*** Opening of Reading passage ***

Sable, Marjorie R., Galambos, Colleen M., Health and Social Work


The recent legislation on abortion in South Dakota and the subsequent copycat legislation proposed in nine other states (Alan Guttmacher Institute, 2006a) are a grim reminder of the continuing assault on women's reproductive health by state legislatures. The South Dakota law makes it a felony for physicians to perform abortions except to save the life of the mother. Amendments to make exceptions for cases of rape and incest were introduced for consideration; however, they were defeated. With the recent appointment changes to the Supreme Court, states may be viewing legislation such as the South Dakota law as an opportunity to overturn the landmark case of Roe v. Wade (which legalized abortion in the United States on a national level) and return abortion policy to the states.

Although this movement may reflect the sentiment of some states to control abortion policy, it is interesting to note that many states already determine abortion policy for poor women, who have been unable to obtain a Medicaid-funded abortion since the implementation of the Hyde Amendment in 1977. The Hyde Amendment (P.L. 94-439) prohibited the use of federal funding for abortion except in cases of life endangerment, rape, or incest. Thirty-two states follow that federal standard established with this amendment and provide Medicaid abortions only in these exceptional cases (Alan Guttmacher Institute, 2006b). South Dakota refuses to fund Medicaid abortions for rape and incest, which is a violation of the federal standards. Poor women, however, are most at risk of having an unintended pregnancy and obtaining an abortion. Half of all pregnancies in the United States are unintended, but the rate of unintended pregnancy varies by income. In 2001 women whose incomes placed them below the federal poverty level were four times as likely to experience an unintended pregnancy and three times as likely to have an abortion as women whose incomes placed them above 200 percent of the poverty level (Finer & Henshaw, 2006). Furthermore, the rate of unintended pregnancy was stable, at 49 percent, between 1994 and 2001, but it increased by 29 percent among women below the poverty level and increased by 26 percent for women between 100 percent and 200 percent of the poverty level. The abortion rate among U.S. women decreased during these years, as did the proportion of unintended pregnancies that resulted in abortion (Finer & Henshaw). Data from the National Center for Health Statistics (2005) reveal that unwanted births increased from 9 percent in 1995 to 14 percent in 2002. The data also show that women whose pregnancies are unintended are disproportionately young, unmarried, African American, and have low income. Ironically, the proportion of publicly funded family planning agencies receiving Medicaid funding--clinics that typically serve this population--fell from 91 percent to 81 percent between 1995 and 2003 (Lindberg, Frost, Sten, & Dailard, 2006).

*** Close of Reading passage ***
*** Opening of Data ***

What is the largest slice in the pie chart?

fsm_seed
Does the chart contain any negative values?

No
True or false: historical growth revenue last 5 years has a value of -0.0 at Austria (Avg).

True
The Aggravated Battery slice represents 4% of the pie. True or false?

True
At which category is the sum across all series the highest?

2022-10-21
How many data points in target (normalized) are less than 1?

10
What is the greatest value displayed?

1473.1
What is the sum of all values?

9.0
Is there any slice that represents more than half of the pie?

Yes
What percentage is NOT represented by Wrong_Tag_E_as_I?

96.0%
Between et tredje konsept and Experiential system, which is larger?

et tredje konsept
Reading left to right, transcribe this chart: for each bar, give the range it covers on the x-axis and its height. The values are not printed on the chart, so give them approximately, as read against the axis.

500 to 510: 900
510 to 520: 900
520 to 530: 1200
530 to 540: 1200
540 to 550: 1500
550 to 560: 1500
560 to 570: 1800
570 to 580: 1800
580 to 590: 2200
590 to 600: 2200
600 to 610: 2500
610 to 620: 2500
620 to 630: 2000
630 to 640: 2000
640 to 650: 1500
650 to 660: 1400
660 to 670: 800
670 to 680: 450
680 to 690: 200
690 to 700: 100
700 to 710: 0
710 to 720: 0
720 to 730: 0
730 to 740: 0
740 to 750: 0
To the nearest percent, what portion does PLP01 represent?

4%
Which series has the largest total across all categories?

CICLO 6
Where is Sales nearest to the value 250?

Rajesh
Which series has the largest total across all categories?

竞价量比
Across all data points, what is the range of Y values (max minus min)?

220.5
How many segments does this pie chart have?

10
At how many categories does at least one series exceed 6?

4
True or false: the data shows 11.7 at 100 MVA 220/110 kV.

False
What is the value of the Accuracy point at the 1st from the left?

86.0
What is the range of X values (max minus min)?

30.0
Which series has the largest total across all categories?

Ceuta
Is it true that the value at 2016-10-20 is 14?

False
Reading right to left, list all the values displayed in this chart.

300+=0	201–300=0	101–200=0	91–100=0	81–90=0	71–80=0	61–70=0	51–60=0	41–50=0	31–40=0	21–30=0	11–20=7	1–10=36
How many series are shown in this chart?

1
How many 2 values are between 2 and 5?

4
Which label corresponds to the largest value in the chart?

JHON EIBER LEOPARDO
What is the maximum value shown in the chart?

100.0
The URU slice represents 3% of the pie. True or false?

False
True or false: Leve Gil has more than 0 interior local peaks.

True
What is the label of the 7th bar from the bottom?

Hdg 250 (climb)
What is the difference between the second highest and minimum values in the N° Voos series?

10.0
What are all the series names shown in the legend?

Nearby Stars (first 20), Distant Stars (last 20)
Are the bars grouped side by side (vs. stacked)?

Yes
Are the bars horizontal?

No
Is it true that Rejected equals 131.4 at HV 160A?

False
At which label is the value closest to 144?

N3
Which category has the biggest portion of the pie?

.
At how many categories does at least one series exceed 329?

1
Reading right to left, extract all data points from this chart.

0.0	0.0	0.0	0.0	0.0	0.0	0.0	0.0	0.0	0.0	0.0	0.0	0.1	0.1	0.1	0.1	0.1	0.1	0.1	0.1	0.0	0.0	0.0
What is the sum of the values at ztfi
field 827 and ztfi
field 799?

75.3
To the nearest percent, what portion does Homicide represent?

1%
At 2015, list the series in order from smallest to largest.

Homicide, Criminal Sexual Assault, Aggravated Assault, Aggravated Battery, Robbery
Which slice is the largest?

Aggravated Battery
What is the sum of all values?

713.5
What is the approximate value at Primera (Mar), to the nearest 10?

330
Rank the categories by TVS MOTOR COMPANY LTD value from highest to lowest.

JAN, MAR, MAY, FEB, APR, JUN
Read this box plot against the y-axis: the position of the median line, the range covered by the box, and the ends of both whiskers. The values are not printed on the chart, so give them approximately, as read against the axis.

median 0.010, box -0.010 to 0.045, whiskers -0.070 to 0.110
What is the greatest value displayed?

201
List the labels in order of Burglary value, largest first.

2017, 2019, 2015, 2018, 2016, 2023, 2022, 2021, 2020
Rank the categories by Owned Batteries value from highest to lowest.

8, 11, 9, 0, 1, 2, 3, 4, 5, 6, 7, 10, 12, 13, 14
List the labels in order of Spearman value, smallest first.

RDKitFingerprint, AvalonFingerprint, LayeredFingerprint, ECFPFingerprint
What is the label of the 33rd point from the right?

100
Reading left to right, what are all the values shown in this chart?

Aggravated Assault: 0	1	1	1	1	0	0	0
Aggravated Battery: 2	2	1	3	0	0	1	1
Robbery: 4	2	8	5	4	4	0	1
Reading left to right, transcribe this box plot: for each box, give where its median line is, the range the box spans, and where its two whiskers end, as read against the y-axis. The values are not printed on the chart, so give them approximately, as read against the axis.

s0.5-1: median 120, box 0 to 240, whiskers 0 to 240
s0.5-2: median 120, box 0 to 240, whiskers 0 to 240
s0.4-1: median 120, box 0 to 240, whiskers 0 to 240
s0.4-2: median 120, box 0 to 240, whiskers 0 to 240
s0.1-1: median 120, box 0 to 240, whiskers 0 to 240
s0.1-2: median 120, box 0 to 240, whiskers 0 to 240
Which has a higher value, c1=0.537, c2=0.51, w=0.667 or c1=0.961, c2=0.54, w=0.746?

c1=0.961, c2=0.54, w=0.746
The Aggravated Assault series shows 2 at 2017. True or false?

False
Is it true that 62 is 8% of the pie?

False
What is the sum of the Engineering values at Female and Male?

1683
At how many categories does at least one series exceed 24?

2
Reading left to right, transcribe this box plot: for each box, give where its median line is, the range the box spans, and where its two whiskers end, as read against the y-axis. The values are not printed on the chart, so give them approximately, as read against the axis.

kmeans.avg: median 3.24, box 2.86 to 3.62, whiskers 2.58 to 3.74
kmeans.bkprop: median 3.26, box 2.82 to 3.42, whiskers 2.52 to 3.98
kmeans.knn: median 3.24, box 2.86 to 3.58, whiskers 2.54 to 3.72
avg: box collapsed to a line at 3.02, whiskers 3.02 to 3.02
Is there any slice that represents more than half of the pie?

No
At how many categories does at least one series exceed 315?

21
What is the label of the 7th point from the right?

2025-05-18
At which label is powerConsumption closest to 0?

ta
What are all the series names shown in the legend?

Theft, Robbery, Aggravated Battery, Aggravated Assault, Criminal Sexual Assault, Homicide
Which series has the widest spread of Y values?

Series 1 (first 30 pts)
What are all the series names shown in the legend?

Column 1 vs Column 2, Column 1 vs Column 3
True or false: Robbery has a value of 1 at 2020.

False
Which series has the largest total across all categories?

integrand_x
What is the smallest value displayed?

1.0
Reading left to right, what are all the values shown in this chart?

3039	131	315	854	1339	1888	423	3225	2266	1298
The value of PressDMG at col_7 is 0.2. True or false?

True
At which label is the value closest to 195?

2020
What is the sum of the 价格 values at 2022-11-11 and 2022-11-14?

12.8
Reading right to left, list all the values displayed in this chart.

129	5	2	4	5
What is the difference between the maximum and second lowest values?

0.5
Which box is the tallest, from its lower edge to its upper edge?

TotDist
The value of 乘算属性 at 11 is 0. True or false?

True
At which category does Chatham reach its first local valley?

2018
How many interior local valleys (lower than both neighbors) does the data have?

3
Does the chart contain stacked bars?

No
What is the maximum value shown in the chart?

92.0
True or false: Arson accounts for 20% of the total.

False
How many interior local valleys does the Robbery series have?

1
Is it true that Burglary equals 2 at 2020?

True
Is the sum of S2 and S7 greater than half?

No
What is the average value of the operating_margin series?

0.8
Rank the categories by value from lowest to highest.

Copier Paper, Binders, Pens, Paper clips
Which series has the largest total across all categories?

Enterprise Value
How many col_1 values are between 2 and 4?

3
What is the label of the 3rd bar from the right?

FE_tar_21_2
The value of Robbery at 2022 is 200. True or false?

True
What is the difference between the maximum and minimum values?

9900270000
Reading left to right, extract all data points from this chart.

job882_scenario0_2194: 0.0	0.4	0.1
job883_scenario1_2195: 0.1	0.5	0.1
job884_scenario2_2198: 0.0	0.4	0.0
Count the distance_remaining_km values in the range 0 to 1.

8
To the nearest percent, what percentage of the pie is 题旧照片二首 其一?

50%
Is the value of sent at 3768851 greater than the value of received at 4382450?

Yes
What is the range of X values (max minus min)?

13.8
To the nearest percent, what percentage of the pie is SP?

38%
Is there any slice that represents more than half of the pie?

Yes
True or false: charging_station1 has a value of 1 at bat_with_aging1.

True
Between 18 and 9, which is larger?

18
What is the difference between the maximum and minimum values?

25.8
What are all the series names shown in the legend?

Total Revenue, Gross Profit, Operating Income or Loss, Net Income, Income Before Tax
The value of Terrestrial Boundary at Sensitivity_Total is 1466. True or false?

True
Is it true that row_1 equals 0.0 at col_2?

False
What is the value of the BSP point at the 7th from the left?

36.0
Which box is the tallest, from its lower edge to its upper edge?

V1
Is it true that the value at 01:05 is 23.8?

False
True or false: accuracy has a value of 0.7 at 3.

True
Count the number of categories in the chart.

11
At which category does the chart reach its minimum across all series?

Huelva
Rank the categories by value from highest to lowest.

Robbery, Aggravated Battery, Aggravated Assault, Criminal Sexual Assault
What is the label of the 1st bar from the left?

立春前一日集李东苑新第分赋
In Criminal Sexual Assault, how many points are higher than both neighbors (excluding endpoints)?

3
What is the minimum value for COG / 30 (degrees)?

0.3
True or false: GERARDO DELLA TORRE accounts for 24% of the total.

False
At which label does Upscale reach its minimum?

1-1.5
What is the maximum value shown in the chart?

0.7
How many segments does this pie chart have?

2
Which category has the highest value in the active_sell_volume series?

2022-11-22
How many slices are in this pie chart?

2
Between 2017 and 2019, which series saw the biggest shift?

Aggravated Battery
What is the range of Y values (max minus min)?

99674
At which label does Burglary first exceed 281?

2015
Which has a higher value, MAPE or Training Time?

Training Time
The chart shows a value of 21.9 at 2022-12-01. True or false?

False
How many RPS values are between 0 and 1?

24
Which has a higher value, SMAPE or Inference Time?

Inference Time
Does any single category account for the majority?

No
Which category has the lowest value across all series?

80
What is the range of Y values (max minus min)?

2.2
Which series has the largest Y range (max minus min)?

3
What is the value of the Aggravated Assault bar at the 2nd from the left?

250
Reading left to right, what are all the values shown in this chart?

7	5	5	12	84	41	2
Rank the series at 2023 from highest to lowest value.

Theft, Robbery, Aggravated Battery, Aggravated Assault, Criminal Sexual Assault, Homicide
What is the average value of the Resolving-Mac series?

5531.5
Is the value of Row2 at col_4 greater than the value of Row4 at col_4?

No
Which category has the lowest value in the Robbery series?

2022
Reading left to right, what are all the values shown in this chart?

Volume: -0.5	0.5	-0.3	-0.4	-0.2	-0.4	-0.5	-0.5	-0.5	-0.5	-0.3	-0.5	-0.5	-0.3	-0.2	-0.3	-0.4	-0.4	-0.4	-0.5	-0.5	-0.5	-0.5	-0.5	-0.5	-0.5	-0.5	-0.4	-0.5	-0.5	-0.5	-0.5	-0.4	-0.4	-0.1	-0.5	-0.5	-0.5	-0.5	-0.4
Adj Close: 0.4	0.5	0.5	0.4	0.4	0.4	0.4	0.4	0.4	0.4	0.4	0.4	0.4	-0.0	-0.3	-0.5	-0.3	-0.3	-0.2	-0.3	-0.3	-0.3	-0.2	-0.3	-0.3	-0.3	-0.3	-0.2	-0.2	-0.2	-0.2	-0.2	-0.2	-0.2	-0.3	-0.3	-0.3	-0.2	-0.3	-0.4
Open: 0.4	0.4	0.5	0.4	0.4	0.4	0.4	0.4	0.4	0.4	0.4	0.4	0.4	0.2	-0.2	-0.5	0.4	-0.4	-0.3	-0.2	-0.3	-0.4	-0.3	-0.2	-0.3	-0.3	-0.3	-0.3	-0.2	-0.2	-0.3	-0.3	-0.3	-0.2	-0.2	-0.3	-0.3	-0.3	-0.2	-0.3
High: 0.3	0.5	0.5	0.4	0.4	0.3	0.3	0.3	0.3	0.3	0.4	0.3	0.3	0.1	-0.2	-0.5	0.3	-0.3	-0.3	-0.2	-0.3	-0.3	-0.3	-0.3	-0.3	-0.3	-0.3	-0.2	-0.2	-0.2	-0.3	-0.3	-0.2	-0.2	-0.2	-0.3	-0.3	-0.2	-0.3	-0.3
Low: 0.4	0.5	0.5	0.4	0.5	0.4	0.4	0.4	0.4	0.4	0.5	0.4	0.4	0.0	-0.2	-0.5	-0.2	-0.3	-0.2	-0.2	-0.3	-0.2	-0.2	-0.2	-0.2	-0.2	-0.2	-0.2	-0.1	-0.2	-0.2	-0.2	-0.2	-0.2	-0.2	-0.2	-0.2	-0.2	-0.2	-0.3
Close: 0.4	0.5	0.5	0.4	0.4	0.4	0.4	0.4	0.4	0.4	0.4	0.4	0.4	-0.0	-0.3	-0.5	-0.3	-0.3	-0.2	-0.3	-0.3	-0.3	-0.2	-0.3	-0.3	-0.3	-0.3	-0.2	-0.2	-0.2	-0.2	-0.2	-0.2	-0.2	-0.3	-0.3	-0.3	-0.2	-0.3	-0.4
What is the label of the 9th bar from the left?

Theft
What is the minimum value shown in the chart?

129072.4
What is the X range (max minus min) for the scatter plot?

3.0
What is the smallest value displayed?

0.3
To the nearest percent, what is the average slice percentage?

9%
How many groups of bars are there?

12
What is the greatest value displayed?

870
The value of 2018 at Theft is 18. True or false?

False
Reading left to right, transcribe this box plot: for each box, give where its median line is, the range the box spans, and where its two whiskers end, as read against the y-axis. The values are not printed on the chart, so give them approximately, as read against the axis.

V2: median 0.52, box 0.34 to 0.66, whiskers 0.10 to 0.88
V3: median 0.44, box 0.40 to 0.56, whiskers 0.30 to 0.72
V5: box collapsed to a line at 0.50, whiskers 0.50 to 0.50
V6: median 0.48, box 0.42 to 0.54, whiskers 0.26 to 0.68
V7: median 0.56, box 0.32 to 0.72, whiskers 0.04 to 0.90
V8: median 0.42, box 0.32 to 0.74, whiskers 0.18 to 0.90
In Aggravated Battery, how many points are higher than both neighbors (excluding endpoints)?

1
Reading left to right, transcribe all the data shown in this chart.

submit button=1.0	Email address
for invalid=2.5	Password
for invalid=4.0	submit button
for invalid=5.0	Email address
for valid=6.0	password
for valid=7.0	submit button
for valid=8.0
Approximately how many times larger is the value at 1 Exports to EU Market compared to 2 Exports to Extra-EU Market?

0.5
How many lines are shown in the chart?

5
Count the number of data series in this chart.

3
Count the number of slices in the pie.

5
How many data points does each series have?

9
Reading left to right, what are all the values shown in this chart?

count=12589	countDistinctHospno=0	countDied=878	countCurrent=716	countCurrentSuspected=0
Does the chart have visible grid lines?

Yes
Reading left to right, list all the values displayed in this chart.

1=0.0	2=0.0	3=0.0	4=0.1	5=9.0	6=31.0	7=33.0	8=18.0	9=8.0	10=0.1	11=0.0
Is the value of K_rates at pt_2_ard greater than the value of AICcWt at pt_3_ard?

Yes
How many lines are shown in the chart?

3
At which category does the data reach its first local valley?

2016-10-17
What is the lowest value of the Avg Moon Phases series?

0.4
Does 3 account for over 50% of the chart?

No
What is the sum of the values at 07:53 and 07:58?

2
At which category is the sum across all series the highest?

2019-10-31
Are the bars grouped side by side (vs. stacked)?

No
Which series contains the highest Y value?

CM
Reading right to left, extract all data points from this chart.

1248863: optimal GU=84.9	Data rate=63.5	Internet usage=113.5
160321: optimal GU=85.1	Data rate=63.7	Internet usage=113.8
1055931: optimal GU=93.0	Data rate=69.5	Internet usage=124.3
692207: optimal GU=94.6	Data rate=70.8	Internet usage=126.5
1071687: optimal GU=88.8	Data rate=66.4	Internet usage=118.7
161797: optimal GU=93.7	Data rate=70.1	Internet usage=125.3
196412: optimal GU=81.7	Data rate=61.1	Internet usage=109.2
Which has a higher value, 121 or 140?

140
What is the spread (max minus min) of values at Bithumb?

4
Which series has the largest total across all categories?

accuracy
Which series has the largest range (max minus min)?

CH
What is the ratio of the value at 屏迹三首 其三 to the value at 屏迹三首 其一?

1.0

*** Close of Data ***

Exercises to complete
1 – In the abortion policy passage, copy word for word the part starting with "The recent legislation" and going on through "to the states.".
2 – Answer these questions using the abortion policy passage:
(a) What does the South Dakota law make a felony for physicians to do?
(b) In what year was the Hyde Amendment implemented?
(c) According to the National Center for Health Statistics, what share of births were unwanted in 2002?
3 – Translate this sentence from the abortion policy passage into Spanish: "Half of all pregnancies in the United States are unintended, but the rate of unintended pregnancy varies by income."

Your responses
1 –
The recent legislation on abortion in South Dakota and the subsequent copycat legislation proposed in nine other states (Alan Guttmacher Institute, 2006a) are a grim reminder of the continuing assault on women's reproductive health by state legislatures. The South Dakota law makes it a felony for physicians to perform abortions except to save the life of the mother. Amendments to make exceptions for cases of rape and incest were introduced for consideration; however, they were defeated. With the recent appointment changes to the Supreme Court, states may be viewing legislation such as the South Dakota law as an opportunity to overturn the landmark case of Roe v. Wade (which legalized abortion in the United States on a national level) and return abortion policy to the states.

2 –
(a) Perform abortions, except to save the life of the mother.
(b) 1977.
(c) 14 percent.

3 – La mitad de todos los embarazos en los Estados Unidos no son planeados, pero la tasa de embarazos no planeados varía según los ingresos.